In [1]:
import numpy as np
from sklearn.linear_model import LogisticRegression
from scipy.stats import logistic

## Clusters and site parameters

We will define 3 clusters, each with 3 sites.

We will think of each cluster as having a "baseline" response-rate, and the sites within each cluster vary "around" that baseline. We cannot do this in probability space (since we need to stay within [0,1]), but we can easily do this "variation from baseline" in logit space.

In [2]:
p_c = np.array([0.2, 0.2, 0.6])  # prob of each cluster occurring
n_c = len(p_c)
rr_c = np.array([0.2, 0.6, 0.1])  # baseline response-rates of each cluster

w_c = np.log(rr_c/ (1.0 - rr_c)) # logits of the clusters, corresponding to their baseline rates

p_s = [ np.array([0.1, 0.4, 0.5]),  # site occurrence probabilities, in each cluster
        np.array([0.3, 0.3, 0.4]),
        np.array([0.2, 0.2, 0.6])
        ]

# Each site_id adds to the cluster's baseline logit;
# Cluster members generally have cluster's baseline RR,
# except for some that are "much higher" or "much lower".
# We cannot express this in probabilities easily (since they need to be in [0,1]
# but in logit (or log-oods) space this is easy.
# Think of these as "incremental" site_weights, relative to their cluster-weight
# So we name these as "d_w_s" , signifying "delta site weight"
d_w_s = [ np.array( [0.0, 0.0, 2.0]),  # cluster 1
          np.array( [0.0, 0.0, 0.0]),  # cluster 2
          np.array( [0.0, -5.0, 0.0])  # cluster 3
          ]

### True model with site + cluster indicators

In [71]:
# site + cluster model with these indicator variables:
# c_1, c_2, c_3, s_11, s_12, s_13, s_21, s_21, s_23, s_31, s_32, s_33

w_site = np.concatenate( [ d_w_s[i] for i in range(3)] )
w_sc = np.concatenate((w_c, w_site))
w_sc

array([-1.38629436,  0.40546511, -2.19722458,  0.        ,  0.        ,
        2.        ,  0.        ,  0.        ,  0.        ,  0.        ,
       -5.        ,  0.        ])

### Equivalent true model with sites only

In [72]:
## convert (cluster + sites) weight-vector to (site-only) weights
def site_weights(wts):
    w_clusters = wts[:n_c]
    w_sites = wts[n_c:]
    w_clusters_rep = np.concatenate( [  [ w_clusters[i] ] * len (p_s[i]) for i in range(n_c)])
    return w_sites + w_clusters_rep

w_s = site_weights(w_sc )

_Records shown_
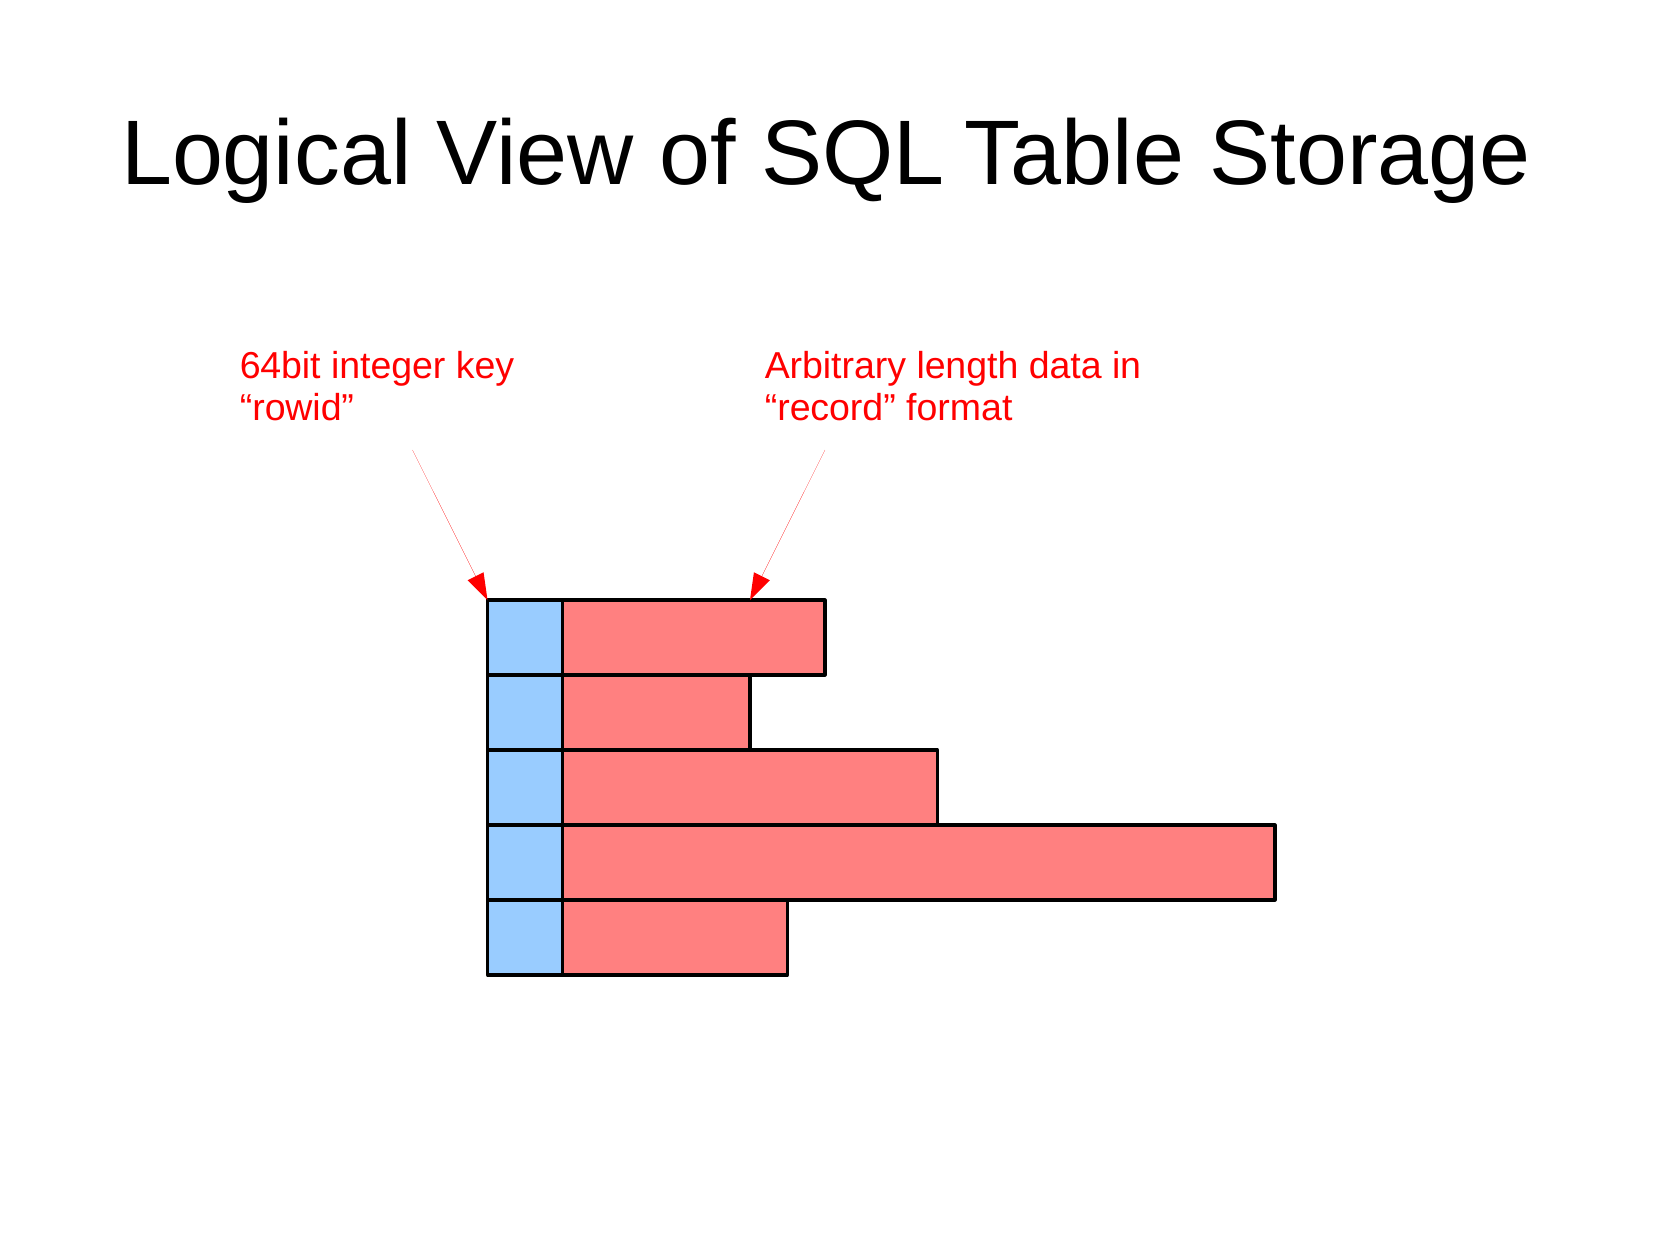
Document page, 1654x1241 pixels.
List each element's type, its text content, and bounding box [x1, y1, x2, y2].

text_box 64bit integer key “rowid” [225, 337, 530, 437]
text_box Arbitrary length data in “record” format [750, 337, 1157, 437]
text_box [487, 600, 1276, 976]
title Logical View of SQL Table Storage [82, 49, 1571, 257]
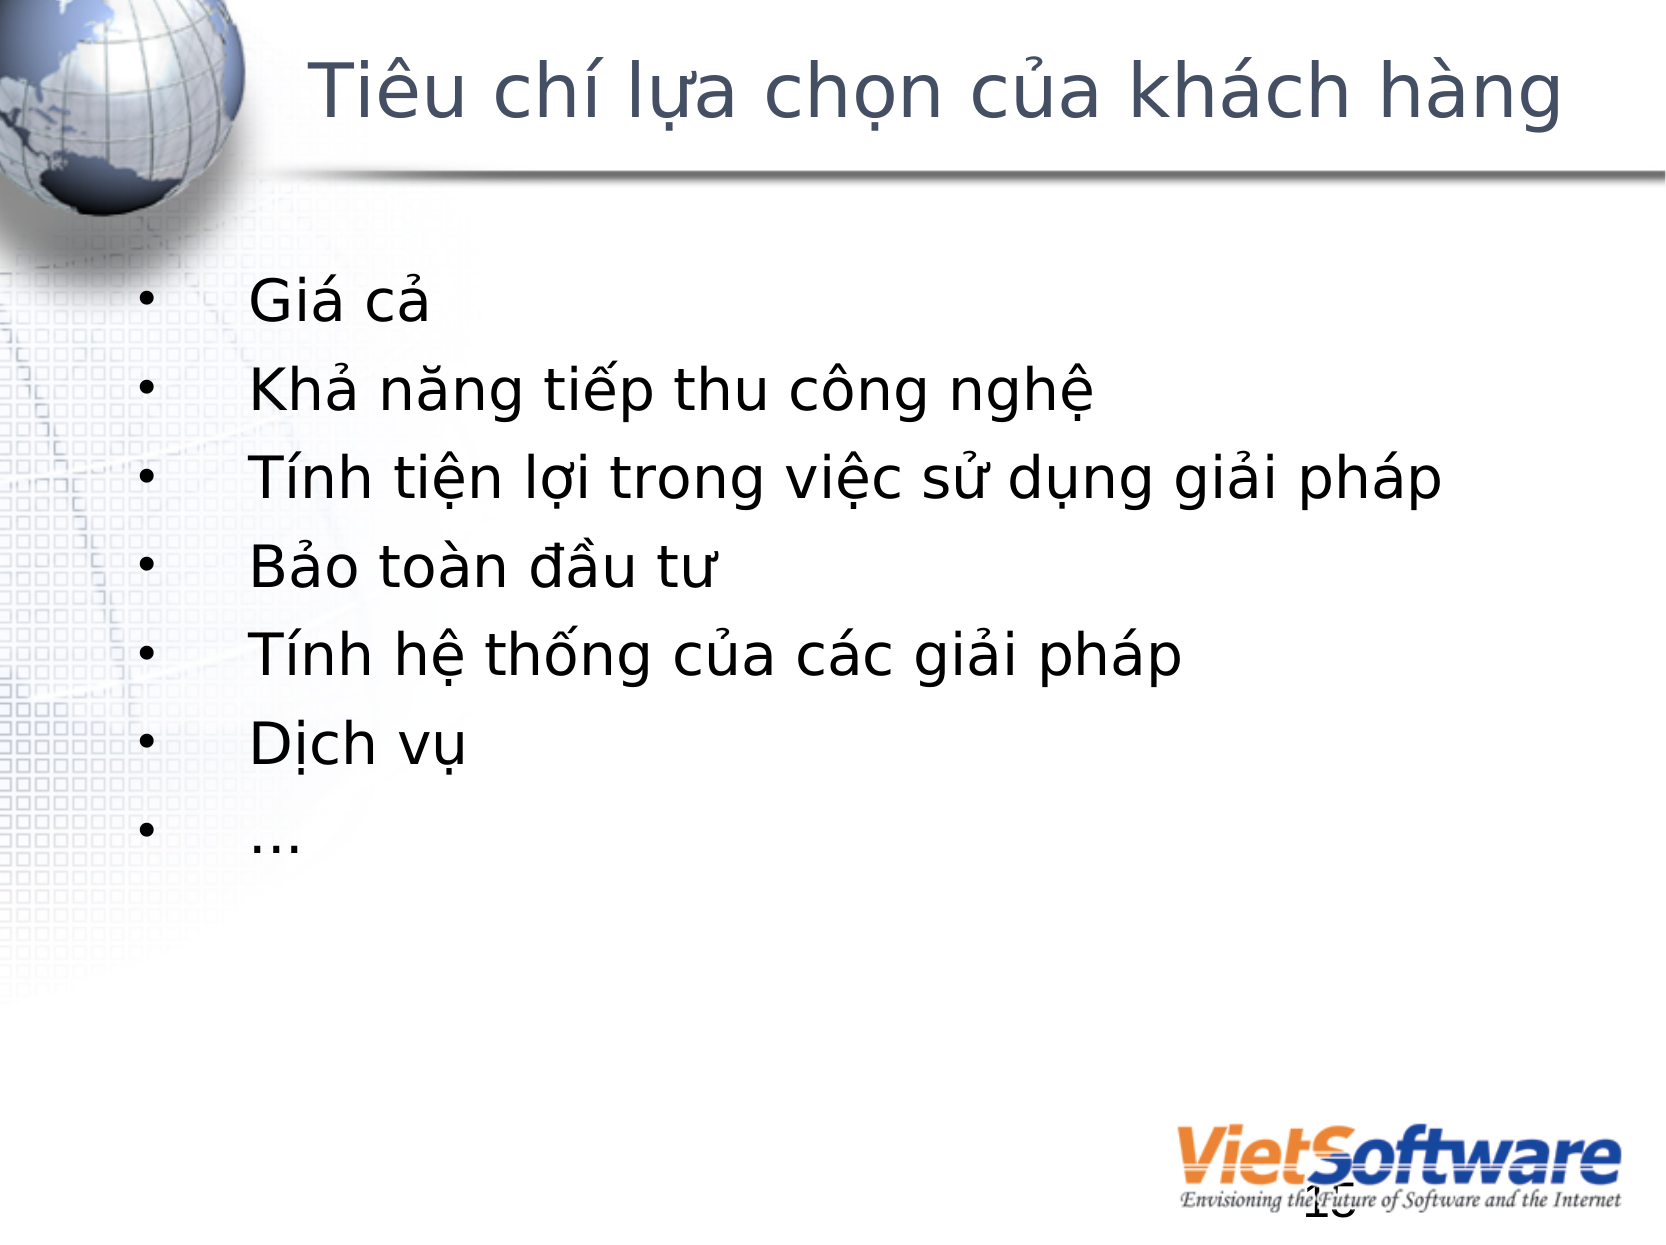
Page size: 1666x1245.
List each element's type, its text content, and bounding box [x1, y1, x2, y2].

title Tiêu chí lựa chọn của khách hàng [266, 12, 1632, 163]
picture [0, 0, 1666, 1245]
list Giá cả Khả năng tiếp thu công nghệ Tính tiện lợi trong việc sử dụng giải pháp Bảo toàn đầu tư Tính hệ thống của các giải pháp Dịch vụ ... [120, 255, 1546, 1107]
* * *
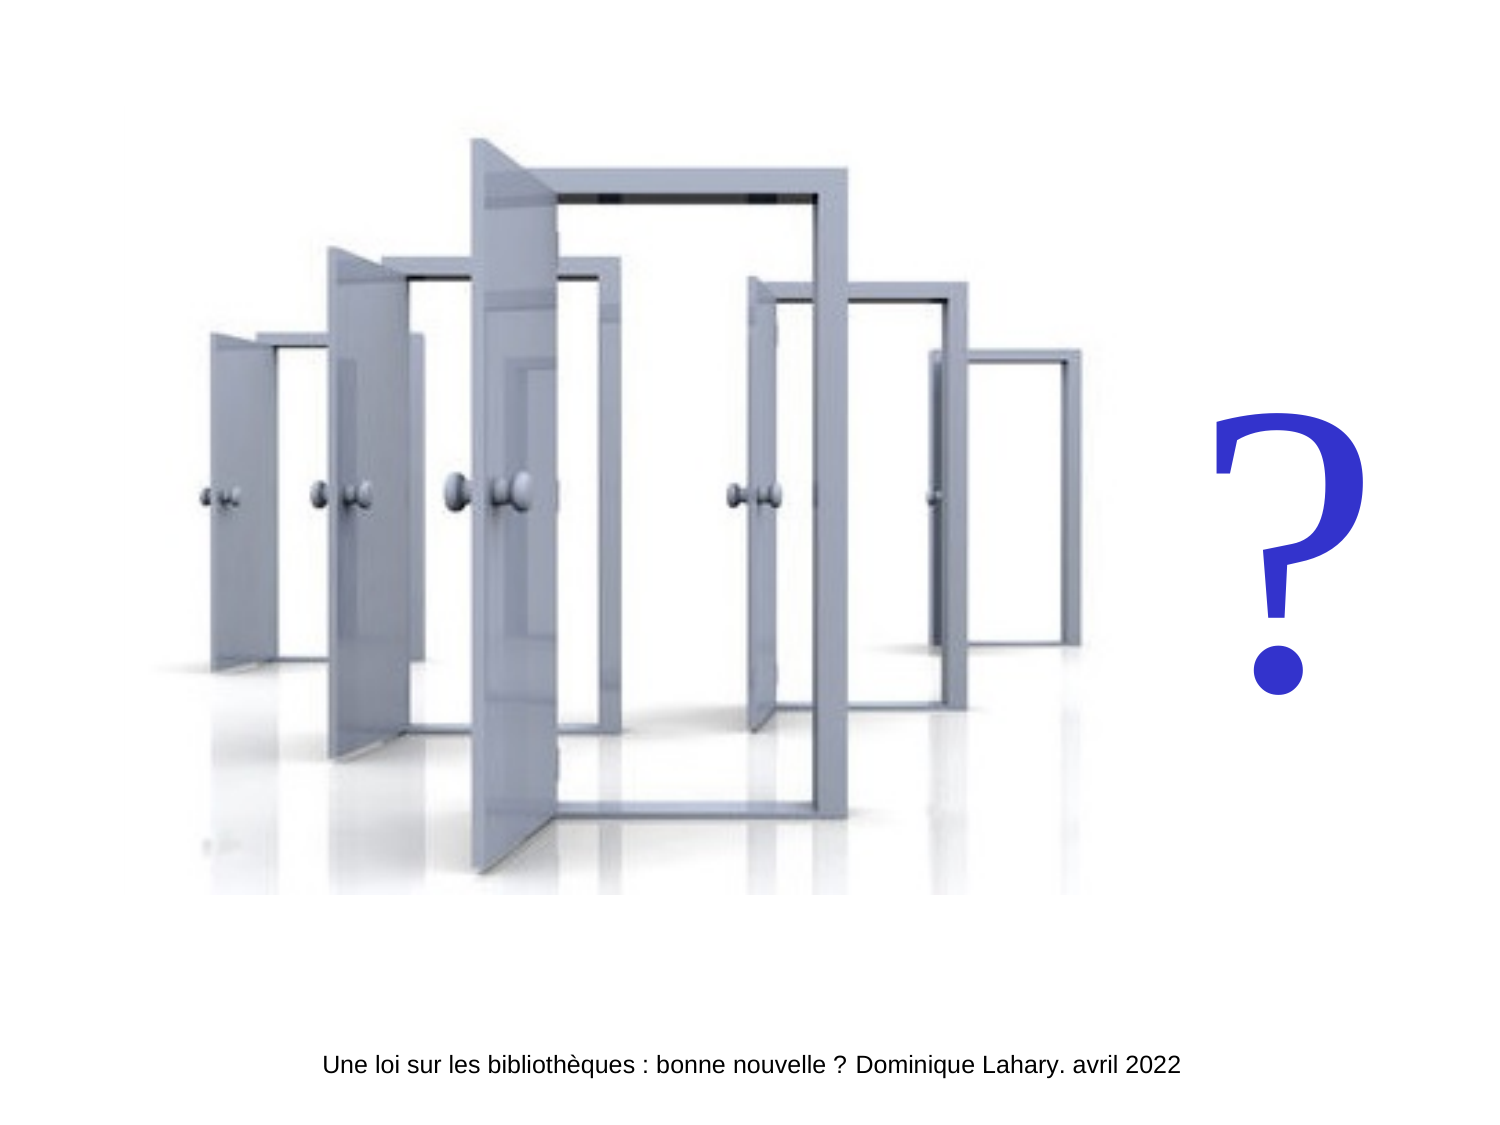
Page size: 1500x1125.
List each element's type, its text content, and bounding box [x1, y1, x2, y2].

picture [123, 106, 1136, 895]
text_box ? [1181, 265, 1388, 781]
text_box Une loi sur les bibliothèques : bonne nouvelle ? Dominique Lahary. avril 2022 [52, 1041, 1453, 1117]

_Requirements_
#1 For the notebook on clusters and sites, decide whether each statement agrees with it. Answer yes or no for each, and quote the deciding words.
(a) Each cluster is defined with three sites.
(b) The variation of sites around a cluster's baseline is carried out in probability space.
(c) The name "d_w_s" signifies "delta site weight".
#2 In the notebook on clusters and sites, what are the baseline response-rates of the three clusters?
#3 Please reproduce the notebook on clusters and sites, starting with "We will think" and going on through "n_c = len(p_c)".

_Answers to each task_
#1
(a) Yes: "We will define 3 clusters, each with 3 sites."
(b) No: "We cannot do this in probability space"
(c) Yes: "So we name these as "d_w_s" , signifying "delta site weight""

#2 0.2, 0.6, and 0.1

#3
We will think of each cluster as having a "baseline" response-rate, and the sites within each cluster vary "around" that baseline. We cannot do this in probability space (since we need to stay within [0,1]), but we can easily do this "variation from baseline" in logit space.

In [2]:
p_c = np.array([0.2, 0.2, 0.6])  # prob of each cluster occurring
n_c = len(p_c)